When a file must be withdrawn or redacted:
- The reference in CR is explicitly marked as withdrawn or redacted
- A tombstone remains in versioned history
- The file may be removed from
files/as a separate, explicit action
The system always retains evidence that the file once existed in the Redacted Retention Repository (RRR).
Why Git Large File Storage Is Not Used
Git Large File Storage (LFS) is not suitable because:
- It relies on repository paths rather than actual content identity
- It complicates offline and partial copies
- It does not align with openEHR-style separation of meaning and identity
Git is used to version clinical meaning, not binary bytes.
Enterprise Deployment and Acceleration (Non-Canonical Layer)
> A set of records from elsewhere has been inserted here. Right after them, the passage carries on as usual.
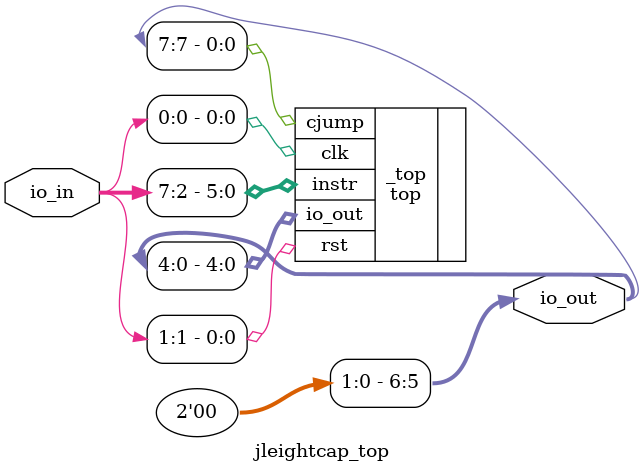
<source format=v>
`timescale 100fs/100fs
`define default_netname none


module jleightcap_top( input wire  [7:0] io_in
                     , output wire [7:0] io_out
                     );

    assign io_out[6:5] = 2'b0;

    top _top( .clk(io_in[0])
            , .rst(io_in[1])
            , .instr(io_in[7:2])
            , .io_out(io_out[4:0])
            , .cjump(io_out[7])
            );

endmodule

</source>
In enterprise deployments, VPR retains the on-disk Clinical Repository (CR) as the canonical source of truth, while performance, scale, and availability are achieved through derived acceleration layers. These include projection databases, indexes, and caches built by continuously reading the canonical CR and materialising fast read models for queries, lists, and search. Large files remain conceptually part of the CR but may be mirrored to object storage for durability and efficient delivery; such storage acts as a distribution and persistence layer, not a new authority. All enterprise components are explicitly rebuildable from the canonical repository, tolerate missing binary bytes, and never accept writes that bypass the CR. This preserves VPR’s laptop-first, openEHR-aligned philosophy while enabling high-throughput, low-latency operation at organisational scale.
Implementation
VPR provides the FilesService (in the vpr_files crate) for managing binary file storage:
Core Operations
-
add(source_path)— Adds a file to content-addressed storage- Computes SHA-256 hash
- Creates sharded storage path
- Enforces immutability (errors if hash exists)
- Detects media type automatically
- Returns
FileMetadatawith all reference information
-
read(hash)— Retrieves file contents by hash- Returns file as byte vector (
Vec<u8>) - Suitable for network transmission
- Errors if file not found
- Returns file as byte vector (
Service Characteristics
- Repository-scoped: Each service instance is bound to one repository
- Defensive: Validates all paths and prevents directory traversal
- Stateless: No persistent state beyond filesystem
- Safe: All paths canonicalised to prevent symlink attacks
See crates/files/src/files.rs for complete implementation details.
Summary
- Each repository stores its own files locally
- Files live in a
files/directory alongside versioned content - Files are not tracked by Git
- References are explicit, relative, and auditable
- Clinical meaning always lives in versioned artefacts
This design keeps VPR simple, portable, openEHR-aligned, and clinically honest.